Summary and Analysis Part II: Chapter 20



It is the winter holiday season 1892, and Emeline Cigrand goes to visit her friend, Mrs. Lawrence, to give her a present. In conversation with Mrs. Lawrence, Emeline tells Mrs. Lawrence that she will be going home to Lafayette, Indiana, for the holidays and implies to Mrs. Lawrence that she might stay there. Mrs. Lawrence questions whether or not Emeline's feelings for Holmes have changed. Mrs. Lawrence never sees Emeline again. Eventually, out of concern for Emeline, Mrs. Lawrence asks Holmes about his personal secretary's whereabouts. He tells her that Emeline has gone off to be married. Mrs. Lawrence finds it odd that she didn't know this, being friends with Emeline. With more questioning, Holmes produces Emeline's wedding announcement as confirmation of her plans. Mrs. Lawrence is still suspicious and continues to raise questions with Holmes for quite some time. At this point, Lawrence is convinced that he killed her, but she never goes to the authorities.

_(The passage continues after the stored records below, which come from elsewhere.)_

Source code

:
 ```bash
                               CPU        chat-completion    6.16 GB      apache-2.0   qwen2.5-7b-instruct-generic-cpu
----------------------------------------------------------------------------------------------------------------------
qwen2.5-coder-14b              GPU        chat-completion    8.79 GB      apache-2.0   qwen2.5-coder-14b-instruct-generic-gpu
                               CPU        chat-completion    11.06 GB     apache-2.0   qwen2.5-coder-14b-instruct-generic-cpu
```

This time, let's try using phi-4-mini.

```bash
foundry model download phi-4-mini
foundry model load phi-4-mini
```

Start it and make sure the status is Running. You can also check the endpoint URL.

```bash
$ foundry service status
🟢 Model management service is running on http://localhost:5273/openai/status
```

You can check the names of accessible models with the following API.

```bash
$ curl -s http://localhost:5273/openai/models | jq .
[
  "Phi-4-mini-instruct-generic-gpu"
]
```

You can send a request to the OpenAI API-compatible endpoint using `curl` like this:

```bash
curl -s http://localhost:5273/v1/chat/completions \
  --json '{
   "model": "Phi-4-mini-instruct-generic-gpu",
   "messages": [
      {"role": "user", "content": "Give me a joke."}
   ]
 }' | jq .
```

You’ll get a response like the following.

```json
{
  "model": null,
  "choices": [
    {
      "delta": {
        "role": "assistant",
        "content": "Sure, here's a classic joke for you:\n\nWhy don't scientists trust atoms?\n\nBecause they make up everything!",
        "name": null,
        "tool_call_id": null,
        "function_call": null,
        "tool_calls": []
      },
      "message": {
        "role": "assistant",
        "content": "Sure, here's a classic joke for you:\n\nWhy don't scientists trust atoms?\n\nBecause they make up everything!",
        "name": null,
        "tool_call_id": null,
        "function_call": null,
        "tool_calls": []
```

Meanwhile, Holmes de-skins the dead Emeline from the waist up, carries her out of the building in a trunk with the help of some unsuspecting residents, ships the trunk off to an articulator who further processes the body, and sells her skeleton to medical science. Although nobody knows at the time, a woman's footprint is left on his vault.


So far in the novel, readers have been privy to Holmes's killing one of his victims. Characters such as Ned Conner clearly are suspicious of Holmes. However, what makes Mrs. Lawrence different is her persistent questioning of Holmes. Puzzlingly enough, no one, including Mrs. Lawrence, who is convinced Holmes killed Emeline, ever reports him. This chapter moves just a tiny step closer to uncovering Holmes.

Larson effectively weaves in quotes from his research to create a specific mood and effect. The author uses quotes from Lawrence about Holmes to give a firsthand account of how Holmes could go undiscovered for so long despite suspicions. In another sense, this chapter serves as social commentary about the incompetence of the police in Chicago during the time of the fair, compared to today's standards.